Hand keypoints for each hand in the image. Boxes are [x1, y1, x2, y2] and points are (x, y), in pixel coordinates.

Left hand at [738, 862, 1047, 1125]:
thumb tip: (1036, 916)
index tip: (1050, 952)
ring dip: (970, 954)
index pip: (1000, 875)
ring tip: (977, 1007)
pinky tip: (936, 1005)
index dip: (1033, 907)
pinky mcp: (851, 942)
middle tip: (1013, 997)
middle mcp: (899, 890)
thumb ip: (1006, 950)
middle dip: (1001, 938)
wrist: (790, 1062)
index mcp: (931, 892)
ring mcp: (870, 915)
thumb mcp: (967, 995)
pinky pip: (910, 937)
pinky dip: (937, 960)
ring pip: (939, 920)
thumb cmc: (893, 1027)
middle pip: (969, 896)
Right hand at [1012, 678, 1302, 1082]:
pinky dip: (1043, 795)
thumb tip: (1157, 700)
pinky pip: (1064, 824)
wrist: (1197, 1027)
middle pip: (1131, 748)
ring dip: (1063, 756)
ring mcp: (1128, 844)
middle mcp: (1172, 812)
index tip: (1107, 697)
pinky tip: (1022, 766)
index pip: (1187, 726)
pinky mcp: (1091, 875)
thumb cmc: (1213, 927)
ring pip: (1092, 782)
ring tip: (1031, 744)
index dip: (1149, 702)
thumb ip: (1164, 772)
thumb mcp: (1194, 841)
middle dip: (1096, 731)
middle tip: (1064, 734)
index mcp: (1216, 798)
=-=-=
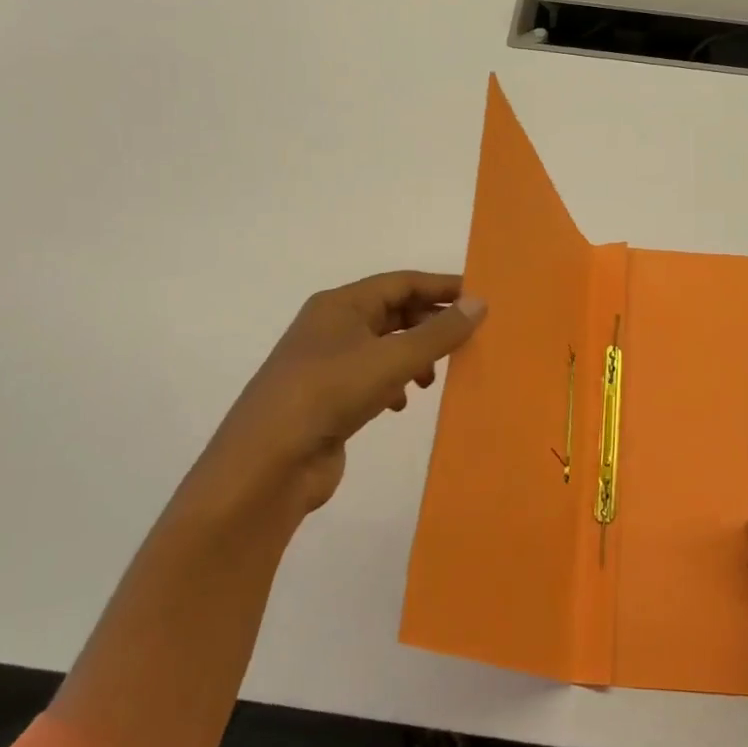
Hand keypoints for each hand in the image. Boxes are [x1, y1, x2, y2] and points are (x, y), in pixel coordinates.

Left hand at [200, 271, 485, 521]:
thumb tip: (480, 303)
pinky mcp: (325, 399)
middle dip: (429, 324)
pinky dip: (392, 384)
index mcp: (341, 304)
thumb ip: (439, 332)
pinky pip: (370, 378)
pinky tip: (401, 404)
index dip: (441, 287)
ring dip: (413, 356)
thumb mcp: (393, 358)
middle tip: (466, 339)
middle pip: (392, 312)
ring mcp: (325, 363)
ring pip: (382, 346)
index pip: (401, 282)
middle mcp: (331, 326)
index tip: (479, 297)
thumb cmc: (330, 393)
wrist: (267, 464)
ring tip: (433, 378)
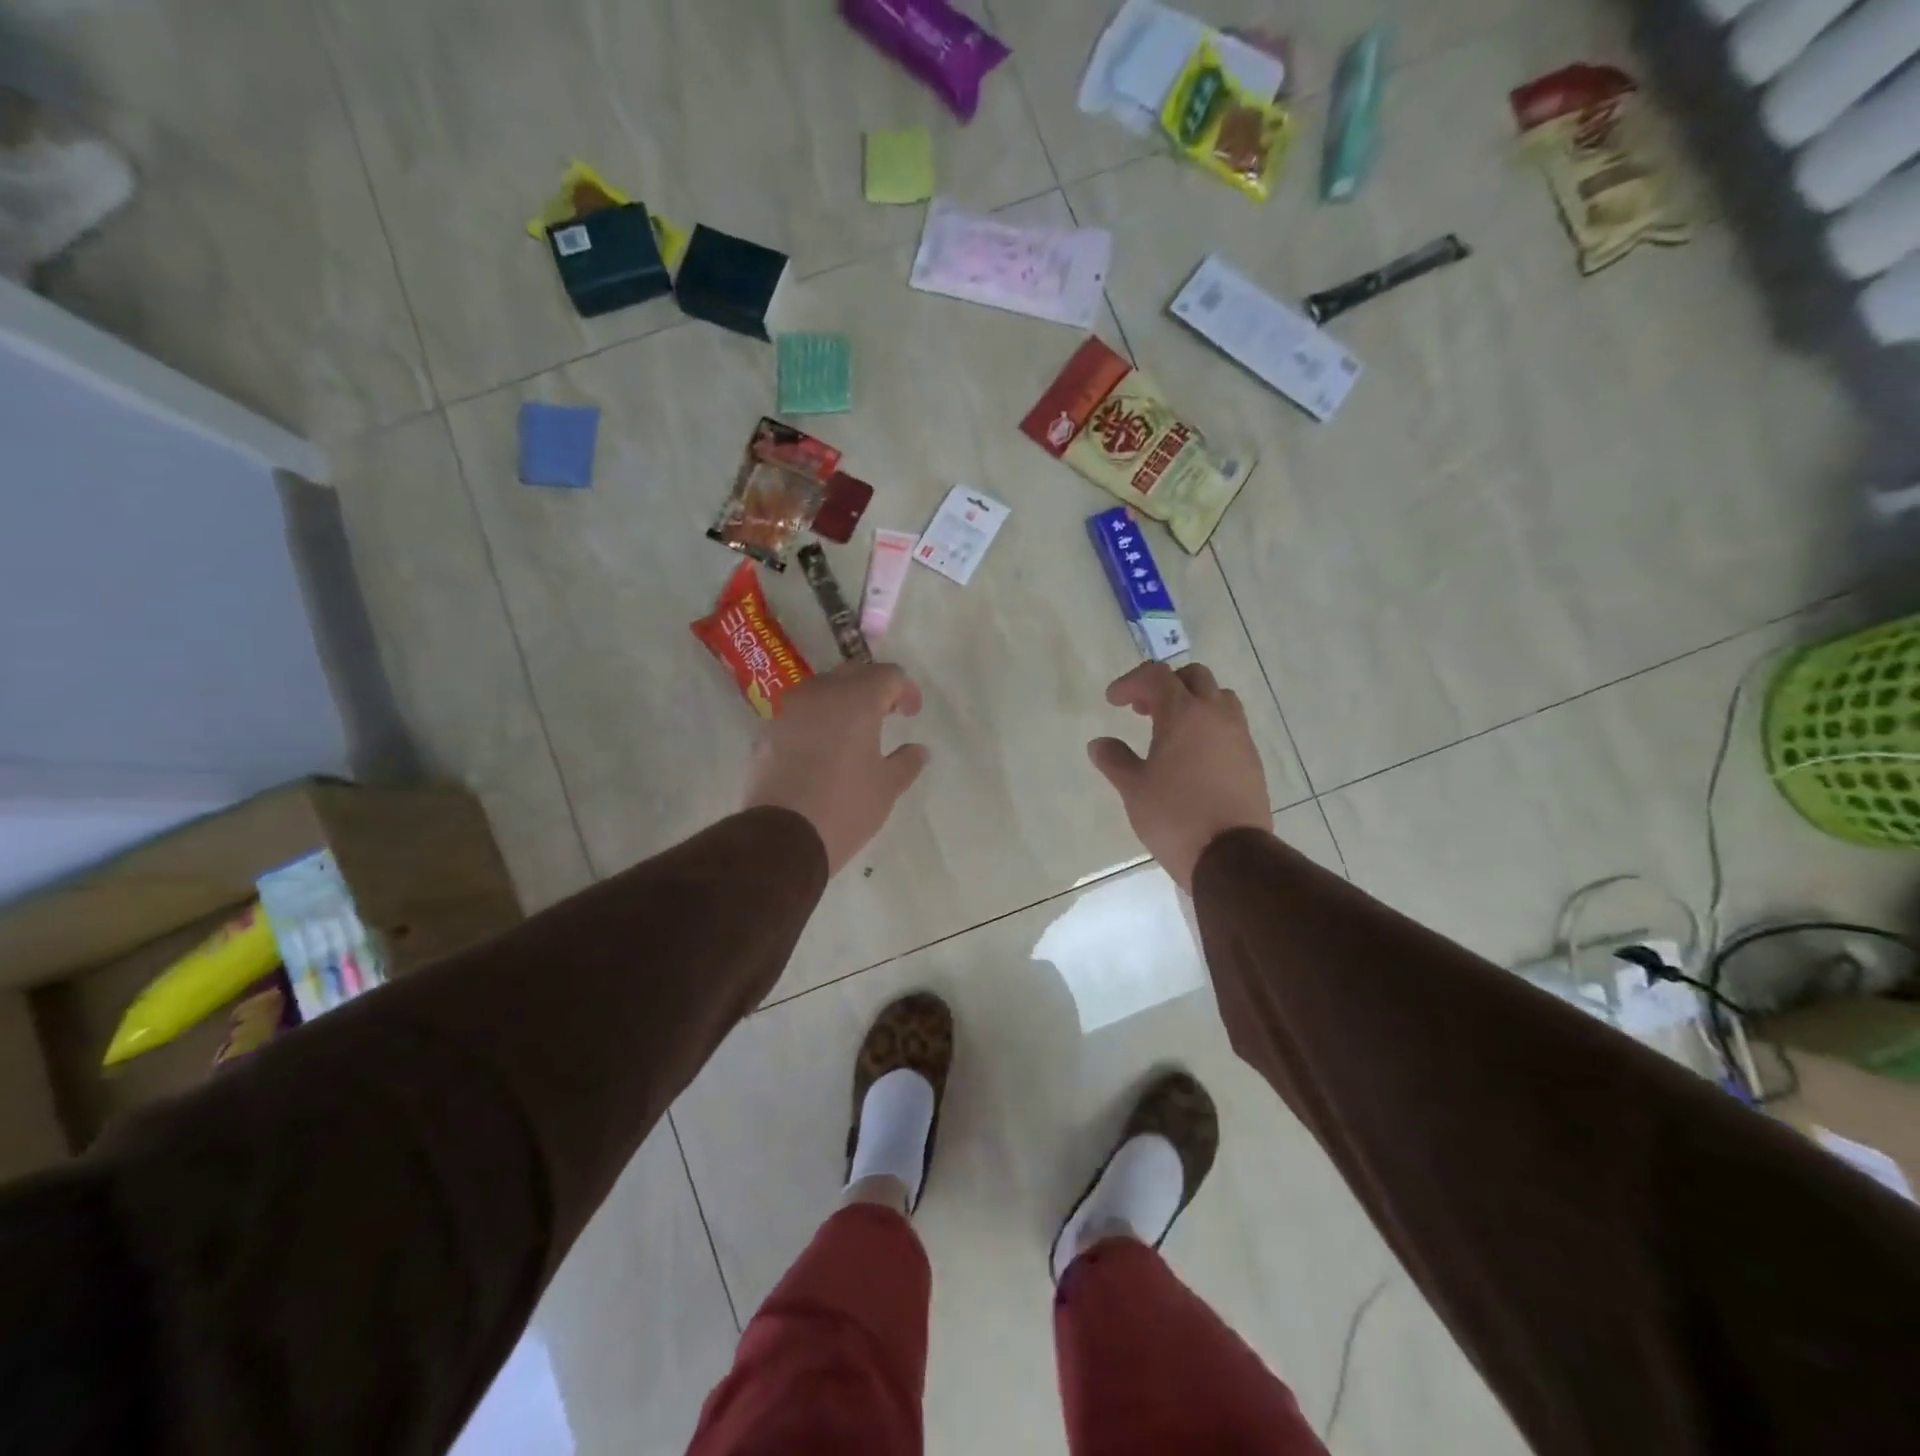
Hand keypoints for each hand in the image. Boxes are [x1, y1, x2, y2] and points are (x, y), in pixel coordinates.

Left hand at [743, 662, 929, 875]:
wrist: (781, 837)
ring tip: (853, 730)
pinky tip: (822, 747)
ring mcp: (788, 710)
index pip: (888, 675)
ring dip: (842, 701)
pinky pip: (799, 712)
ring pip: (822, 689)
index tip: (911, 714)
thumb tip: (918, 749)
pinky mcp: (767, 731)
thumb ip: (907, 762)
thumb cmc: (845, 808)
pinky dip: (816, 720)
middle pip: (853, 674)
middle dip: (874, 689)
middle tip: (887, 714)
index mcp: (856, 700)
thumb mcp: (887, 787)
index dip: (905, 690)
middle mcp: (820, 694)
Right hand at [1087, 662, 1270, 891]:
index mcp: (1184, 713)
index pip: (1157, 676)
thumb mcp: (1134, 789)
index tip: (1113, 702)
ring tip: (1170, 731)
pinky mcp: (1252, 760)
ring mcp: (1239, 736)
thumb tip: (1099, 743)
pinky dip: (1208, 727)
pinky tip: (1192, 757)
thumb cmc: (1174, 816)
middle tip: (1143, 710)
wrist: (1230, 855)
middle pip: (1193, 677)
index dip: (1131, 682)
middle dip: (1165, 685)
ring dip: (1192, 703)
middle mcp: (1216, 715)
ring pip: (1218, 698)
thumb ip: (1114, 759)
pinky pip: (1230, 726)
=-=-=
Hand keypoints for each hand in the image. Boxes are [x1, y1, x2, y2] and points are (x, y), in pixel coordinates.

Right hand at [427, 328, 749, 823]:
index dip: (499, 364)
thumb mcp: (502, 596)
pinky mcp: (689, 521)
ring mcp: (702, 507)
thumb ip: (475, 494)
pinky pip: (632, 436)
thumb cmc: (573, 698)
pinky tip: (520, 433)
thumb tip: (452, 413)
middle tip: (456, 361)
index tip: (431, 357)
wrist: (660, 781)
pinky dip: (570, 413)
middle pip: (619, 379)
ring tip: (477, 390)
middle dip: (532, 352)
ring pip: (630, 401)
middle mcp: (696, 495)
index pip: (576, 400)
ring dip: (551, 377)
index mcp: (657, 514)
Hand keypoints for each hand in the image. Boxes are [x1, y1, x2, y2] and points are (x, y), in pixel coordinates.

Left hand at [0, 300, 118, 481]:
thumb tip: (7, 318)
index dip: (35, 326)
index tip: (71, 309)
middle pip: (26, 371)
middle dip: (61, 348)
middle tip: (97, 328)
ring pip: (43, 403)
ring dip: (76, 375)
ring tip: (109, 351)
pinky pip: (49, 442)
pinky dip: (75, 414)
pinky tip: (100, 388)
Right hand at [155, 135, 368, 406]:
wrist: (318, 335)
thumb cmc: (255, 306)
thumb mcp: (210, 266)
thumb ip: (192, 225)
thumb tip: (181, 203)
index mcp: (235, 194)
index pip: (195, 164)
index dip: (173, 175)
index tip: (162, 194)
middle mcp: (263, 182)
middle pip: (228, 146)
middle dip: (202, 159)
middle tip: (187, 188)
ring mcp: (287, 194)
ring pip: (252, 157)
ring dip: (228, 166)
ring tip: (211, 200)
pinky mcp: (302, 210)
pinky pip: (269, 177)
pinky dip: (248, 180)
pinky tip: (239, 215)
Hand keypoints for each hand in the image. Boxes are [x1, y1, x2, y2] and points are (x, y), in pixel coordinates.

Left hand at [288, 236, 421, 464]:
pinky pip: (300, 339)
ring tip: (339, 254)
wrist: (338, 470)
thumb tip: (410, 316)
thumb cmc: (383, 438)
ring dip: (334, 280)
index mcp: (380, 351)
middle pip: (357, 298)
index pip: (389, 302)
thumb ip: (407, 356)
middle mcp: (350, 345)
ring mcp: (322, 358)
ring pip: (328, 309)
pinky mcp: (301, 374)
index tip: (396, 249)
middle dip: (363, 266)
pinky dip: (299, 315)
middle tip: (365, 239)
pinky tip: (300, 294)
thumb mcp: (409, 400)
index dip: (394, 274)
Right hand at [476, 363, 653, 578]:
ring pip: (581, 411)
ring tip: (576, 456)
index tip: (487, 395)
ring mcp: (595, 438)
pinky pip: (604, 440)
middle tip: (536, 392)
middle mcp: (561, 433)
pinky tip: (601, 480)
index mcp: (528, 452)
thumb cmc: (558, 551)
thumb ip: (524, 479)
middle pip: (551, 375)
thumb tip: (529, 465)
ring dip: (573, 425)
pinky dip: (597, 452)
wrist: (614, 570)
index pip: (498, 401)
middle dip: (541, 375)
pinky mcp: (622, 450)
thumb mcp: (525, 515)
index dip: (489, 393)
=-=-=
▸ **Problem details**: Go through the entries and filter for lines holding the word "Right"; copy each match.

▸ **Solution for this problem**:
Right hand at [1012, 678, 1302, 1082]:
Right hand at [1087, 662, 1270, 891]:
Right hand at [427, 328, 749, 823]:
Right hand at [155, 135, 368, 406]:
Right hand at [476, 363, 653, 578]:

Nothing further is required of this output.